Andrei echó un vistazo por la entrada del patio y se asustó. La basura lo cubría todo, hasta la altura de la farola. Un estrecho caminito permitía llegar hasta la oficina del conserje.

— ¡Dios mío! — dijo Andrei, y empezó a agitarse —. Ahora mismo yo… espera… ahora voy… — Intentó recordar las calles por las que él y Donald habían pasado de madrugada y en qué lugar los fugitivos habían tirado los bidones del camión.

— No es necesario — dijo Van con desesperación —. Ya pasó por aquí una comisión. Anotó los números de los bidones y prometió que por la noche los traerían de vuelta. Por supuesto, no traerán nada esta noche, pero quizá lo hagan por la mañana, ¿eh?

— Van, date cuenta de que todo aquello fue un infierno, me da hasta vergüenza acordarme…

— Lo sé. Donald me ha contado cómo fue todo.

— ¿Ya está en casa? — preguntó Andrei, más animado.

— Sí. Dijo que no le pasara a nadie, que le dolían las muelas. Le di una botella de vodka y se fue.

— Vaya… — masculló Andrei, que contemplaba de nuevo los montones de basura.

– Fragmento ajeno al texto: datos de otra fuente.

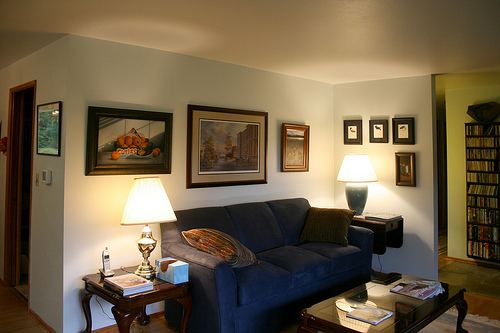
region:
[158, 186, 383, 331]
blue couch in the living room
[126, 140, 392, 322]
two lamps next to the couch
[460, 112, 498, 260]
bookshelf in the hallway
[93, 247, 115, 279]
white phone on the table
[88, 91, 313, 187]
three paintings above the couch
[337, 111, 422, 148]
three similar black and white pictures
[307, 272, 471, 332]
coffee table with a glass top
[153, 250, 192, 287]
tissue box on the table end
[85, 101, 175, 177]
painting of orange oranges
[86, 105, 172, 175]
The painting is hanging on the wall.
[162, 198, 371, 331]
The sofa is near to the lamp.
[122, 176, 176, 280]
The lamp is on the table.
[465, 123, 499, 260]
The shelf with books is near to the living room.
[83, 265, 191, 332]
The table has on it a telephone, a lamp and a book.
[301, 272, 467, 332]
The table is on the center of the living room.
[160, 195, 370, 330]
The sofa has two pillows.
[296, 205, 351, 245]
The pillow is on the sofa.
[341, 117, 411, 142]
This is a group of paintings.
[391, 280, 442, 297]
There a lot of magazines on the table.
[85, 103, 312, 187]
framed painting on a white wall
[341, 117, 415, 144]
framed cards on the wall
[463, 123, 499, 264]
a black bookshelf on the wall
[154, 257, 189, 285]
a box of tissue on a table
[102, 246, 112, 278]
a landline phone on a table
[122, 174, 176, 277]
a white lampshade over a silver base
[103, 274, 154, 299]
a hardcover book on a table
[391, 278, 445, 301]
a newspaper on a table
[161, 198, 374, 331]
a blue couch in the living room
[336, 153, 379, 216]
a white lampshade over a blue base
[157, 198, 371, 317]
a blue couch in a living room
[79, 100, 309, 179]
pictures in a living room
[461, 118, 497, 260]
bookshelf in a living room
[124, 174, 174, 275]
lamp in a living oom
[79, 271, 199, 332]
end table in a living room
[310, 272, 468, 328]
coffee table in a living room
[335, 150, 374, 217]
lamp in a living room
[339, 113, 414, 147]
pictures in a living room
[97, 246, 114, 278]
telephone in a living room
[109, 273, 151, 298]
book in a living room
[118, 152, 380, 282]
Two lamps on tables.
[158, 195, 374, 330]
A couch against a wall.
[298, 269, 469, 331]
A coffee table on a rug.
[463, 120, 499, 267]
A shelf full of books.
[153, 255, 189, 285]
A box of kleenex.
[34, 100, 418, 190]
Pictures on the wall.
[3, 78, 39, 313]
An open door way.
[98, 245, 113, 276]
A phone on a table.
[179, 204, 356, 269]
Pillows on a couch.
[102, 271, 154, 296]
A book on a table.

Y de repente sintió unos deseos locos, insoportables, casi histéricos, de bañarse, de tirar el hediondo mono de trabajo, de olvidarse de que mañana tendría que palear toda aquella porquería… A su alrededor, el mundo se volvió pegajoso y maloliente. Andrei, sin decir una palabra más, atravesó corriendo el patio en dirección a su escalera, subió los peldaños de tres en tres temblando de impaciencia, llegó a su piso, buscó la llave bajo la alfombrilla, abrió la puerta y un aire fresco, perfumado con agua de colonia, lo acogió entre sus amantes brazos.